Low productivity would lead to low share market prices and poor-performing super funds, according to A.I.R. president Max Barton.
“While A.I.R. supports the long-term objective of increasing the 9 per cent SG, any increase at this time will have a negative impact in the short term on productivity and the business climate,” he said.
“The negative impact of reduced share market prices on superannuation fund balances during the global financial crisis is well understood and is a stark reminder of the effect of a weak corporate sector in Australia.”
Barton said increasing super fund investment returns by half a percentage point as a consequence of reducing imposts on business would offset the deferral of the SG. Members could thereby gain substantial increases in their super savings through funds increasing returns over the long term and the reduction of super fund fees, he said.
Barton said reducing the forecast unemployment rate from 5.75 per cent to 5 per cent would have a greater impact on the economy than increasing the SG in July - which would have no positive immediate impact on super fund returns but would have a detrimental impact on small and medium-sized industries (SMEs).
He said growing SMEs to become public corporations would provide an avenue for local super fund investment, with potentially greater returns than those achieved offshore.
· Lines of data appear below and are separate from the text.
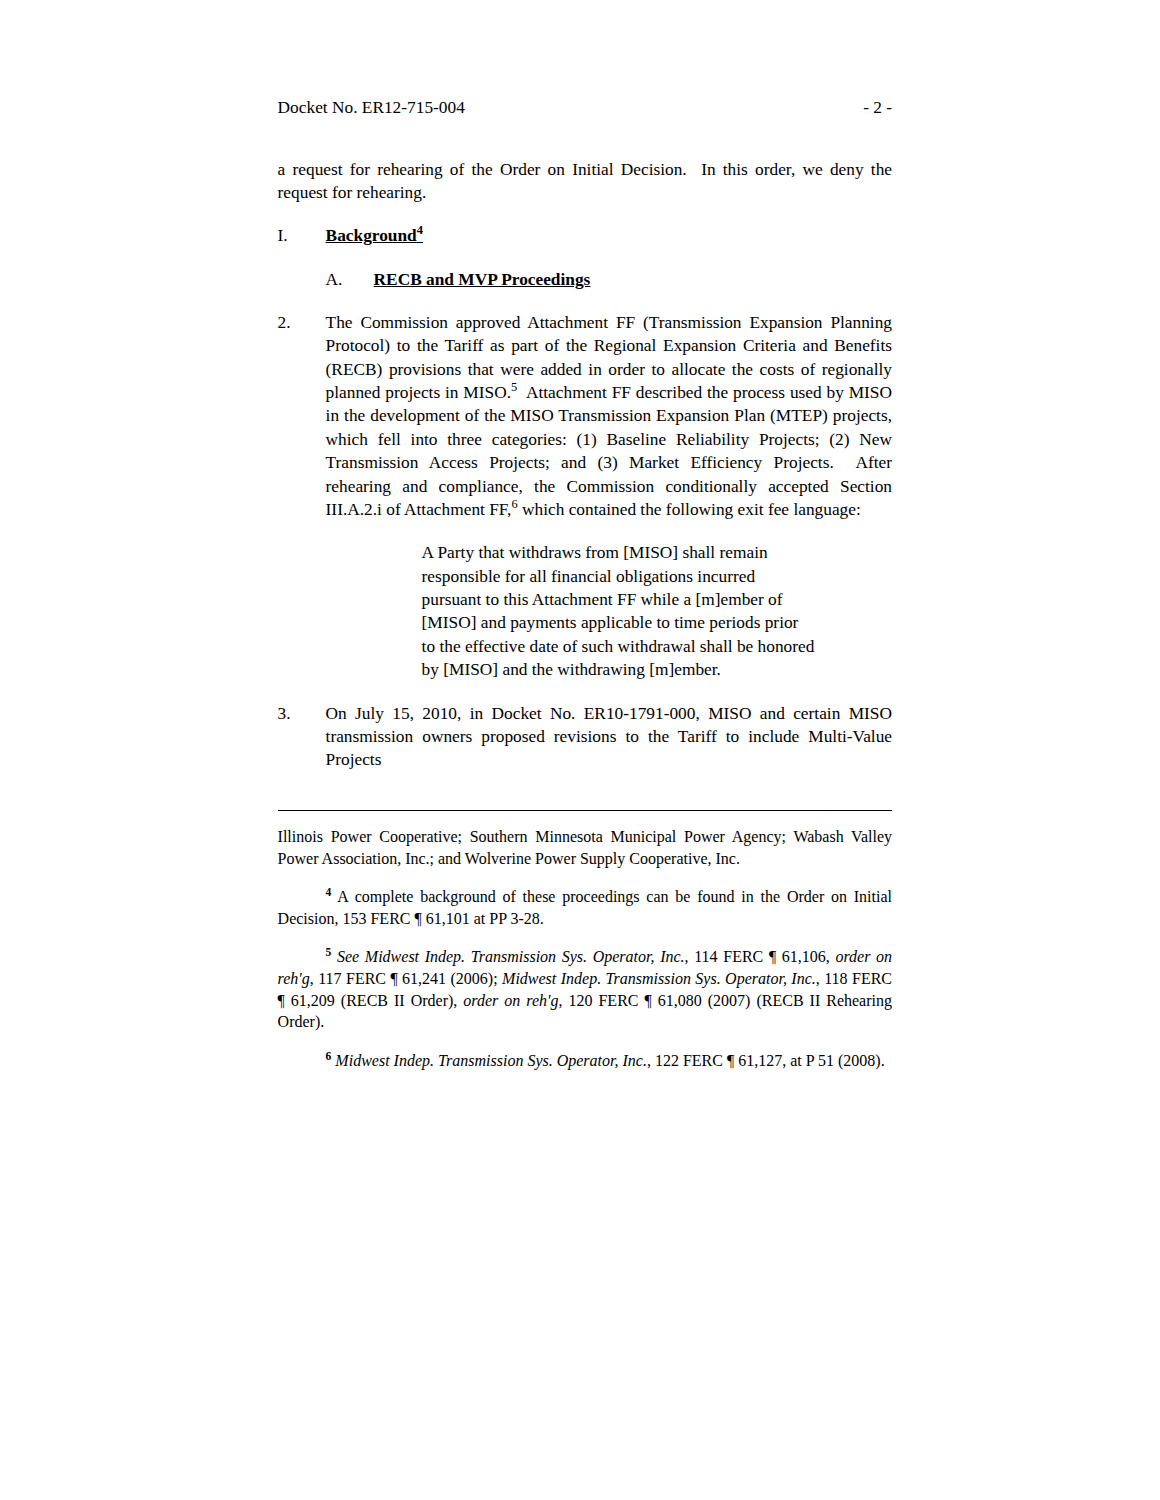Docket No. ER12-715-004
- 2 -
a request for rehearing of the Order on Initial Decision. In this order, we deny the request for rehearing.
I. Background4
A. RECB and MVP Proceedings
2. The Commission approved Attachment FF (Transmission Expansion Planning Protocol) to the Tariff as part of the Regional Expansion Criteria and Benefits (RECB) provisions that were added in order to allocate the costs of regionally planned projects in MISO.5 Attachment FF described the process used by MISO in the development of the MISO Transmission Expansion Plan (MTEP) projects, which fell into three categories: (1) Baseline Reliability Projects; (2) New Transmission Access Projects; and (3) Market Efficiency Projects. After rehearing and compliance, the Commission conditionally accepted Section III.A.2.i of Attachment FF,6 which contained the following exit fee language:
A Party that withdraws from [MISO] shall remain responsible for all financial obligations incurred pursuant to this Attachment FF while a [m]ember of [MISO] and payments applicable to time periods prior to the effective date of such withdrawal shall be honored by [MISO] and the withdrawing [m]ember.
3. On July 15, 2010, in Docket No. ER10-1791-000, MISO and certain MISO transmission owners proposed revisions to the Tariff to include Multi-Value Projects
Illinois Power Cooperative; Southern Minnesota Municipal Power Agency; Wabash Valley Power Association, Inc.; and Wolverine Power Supply Cooperative, Inc.
4 A complete background of these proceedings can be found in the Order on Initial Decision, 153 FERC ¶ 61,101 at PP 3-28.
5 See Midwest Indep. Transmission Sys. Operator, Inc., 114 FERC ¶ 61,106, order on reh'g, 117 FERC ¶ 61,241 (2006); Midwest Indep. Transmission Sys. Operator, Inc., 118 FERC ¶ 61,209 (RECB II Order), order on reh'g, 120 FERC ¶ 61,080 (2007) (RECB II Rehearing Order).
6 Midwest Indep. Transmission Sys. Operator, Inc., 122 FERC ¶ 61,127, at P 51 (2008).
The size of Australia’s super funds exceeds the market capitalisation of all of Australia’s public corporations, he said.
“Further increase in the size of superannuation funds only distorts the Australian economy, unless profitable investment opportunities are developed in Australia,” he said.
Barton said A.I.R. members considered increasing the SG a neutral approach to building an individual’s retirement fund - one which did nothing to improve the economy.
A number of industry bodies and financial services groups, including the Association of Superannuation Funds of Australia, the Australian Institute of Superannuation Trustees, The Actuaries Institute, Deloitte and BT, have spoken out in support of increasing the SG as planned on 1 July this year.